To be sure, public officials, if they so choose, can always find an instance where an offender has been released and committed another crime and then try to paint a picture that wholesale instances of such activity, wreaking havoc, will surely be consequence of any civil justice reform.  Such appeals are misleading.  Not only do they erroneously apply a small percentage as indicative of the whole, they overlook the reality that every person sentenced to a term of years will someday be released, regardless of his or her propensity for commission of further crime.  Use of such rhetoric to defeat reforms aimed at revising sentences of only those inmates who meet the criteria calculated to minimize the risk to the public is simply demagoguery.

The days of public officials responsibly and prudently identifying as “tough on crime” and then opposing any reform  have come to an end.  Alabama is a defendant in two cases in federal court in Montgomery.  One of them has been ongoing for years and relates to charges of inadequate facilities to assure mental health of prisoners leading to violence and suicides.  At this time a multi-week trial has begun.  An indifference to this issue will increase the likelihood of a federal remedy that will impact our already strained budgets.

In the second case, what began as an investigation by the U.S. Department of Justice (“DOJ”) under the Trump administration escalated into a federal court case before President Trump left office.  Now, the Biden DOJ charges that Alabama has violated and is continuing to violate the Constitution because our prisons are riddled with prisoner-on-prisoner and guard-on-prisoner violence leading to homicides, rapes, and serious injuries.

Overcrowding is a catalyst for the occurrence of the events alleged in the DOJ litigation.  Complaints about overcrowded prisons in the past have often triggered a quick retort that prisons were never meant to be resorts. I have seen the overcrowding first hand- a massive room that could be an indoor athletic facility with the customary high ceiling, the roar of fans sucking in outside air that has not been anywhere near a source of cooling, lights on 24-7 beaming down on row after row of beds jammed together about one yard apart and filled with prisoners occupying upper and lower bunks. The old resort retort should fall on deaf ears in federal court litigation over violence that is a reasonably anticipated result of forced cohabitation under such extreme conditions. Indifference to the claims in the DOJ proceeding is also likely to lead to costly federal mandates.

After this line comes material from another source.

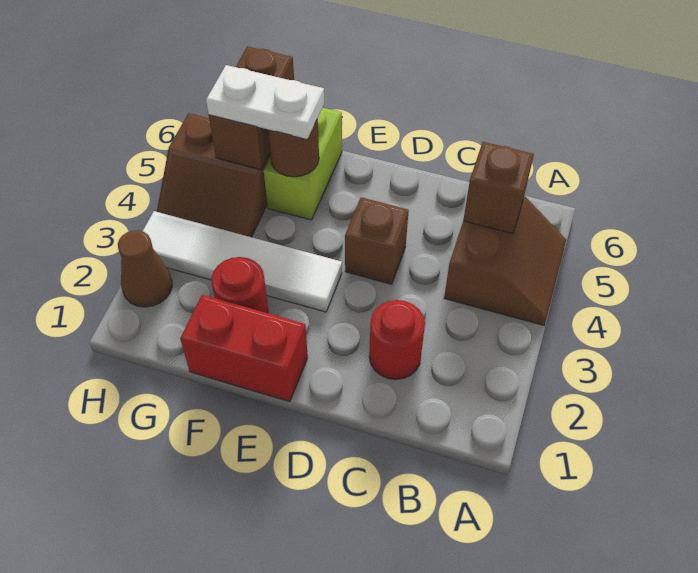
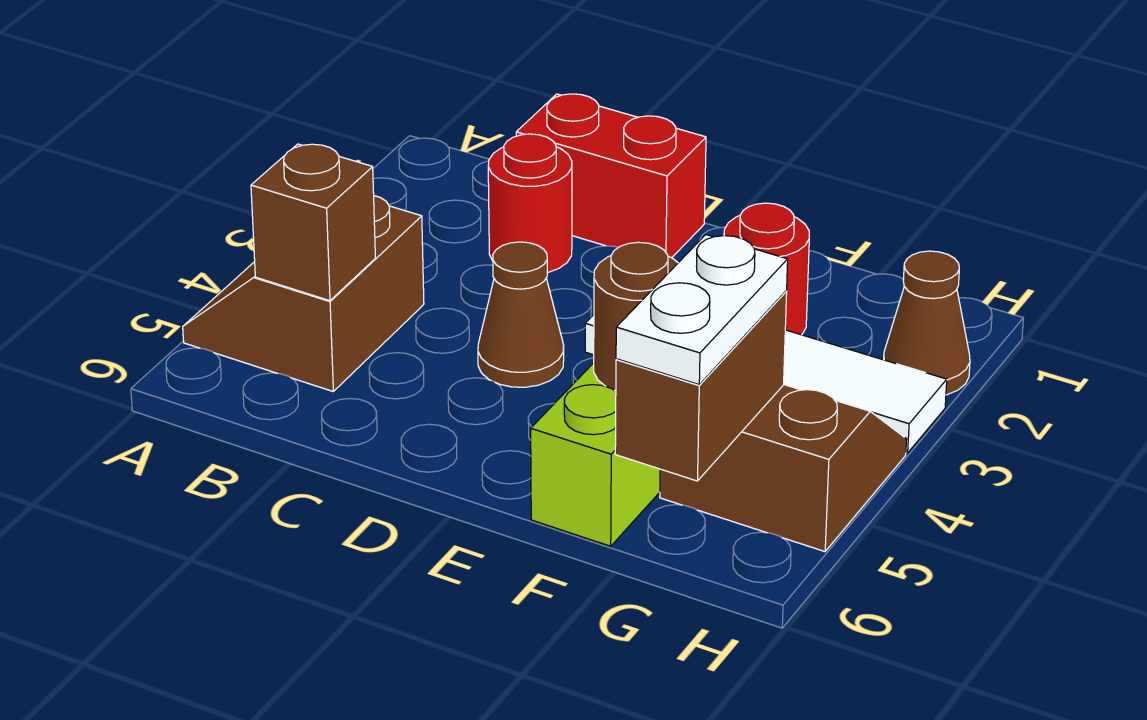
brown brick D4 level 1 -> brown cone D4 level 1
red brick E1:F1 level 1 -> red brick C1:D1 level 1
white plate F5:G5 level 3 -> white plate G5:G6 level 3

The exposure in these cases is not simply the diversion of revenue.  In 2011 the United States Supreme Court ordered California to release more than 30,000 inmates from its prisons because of inadequate medical care and dangerous overcrowding after the state had kicked the can down the road one too many times. We now face proceedings with similar claims of inadequate medical care and dangerous overcrowding.

The existing motive of compassion for the inmates should now have a new ally, a hefty dose of common sense.  The time has come to act but, act with reasonable limitations.  Failure to do so risks significant challenges in the next election for incumbents in the Legislature who have no good answer to those who would be able to say, “What were you thinking when you let this situation lead to rigid, extremely costly and/or potentially dangerous consequences of stringent federal court orders?”

Turning to reasonable limitations, safeguards must be included in any remedy allowing resentencing so as to allay the just concerns of those who foresee release of dangerous criminals as the result of correction of sentences handed down under now outdated standards. Specifically, any such remedy should be simply unavailable to inmates whose violent crimes involved physical injuries, including non-consensual sexual contact, and also for those who lack a record of good behavior while incarcerated.  Denunciation of any such reforms as likely to wreak havoc may sound good to a candidate’s political advisers but, if the strategy succeeds, it will come with a price that will truly wreak havoc.

Liberals and conservatives alike can and should unite behind the causes of compassion and common sense. The result will be a better Alabama for all of its citizens, thereby promoting a healthy and sound climate that produces growth and prosperity.  The time to come together is now.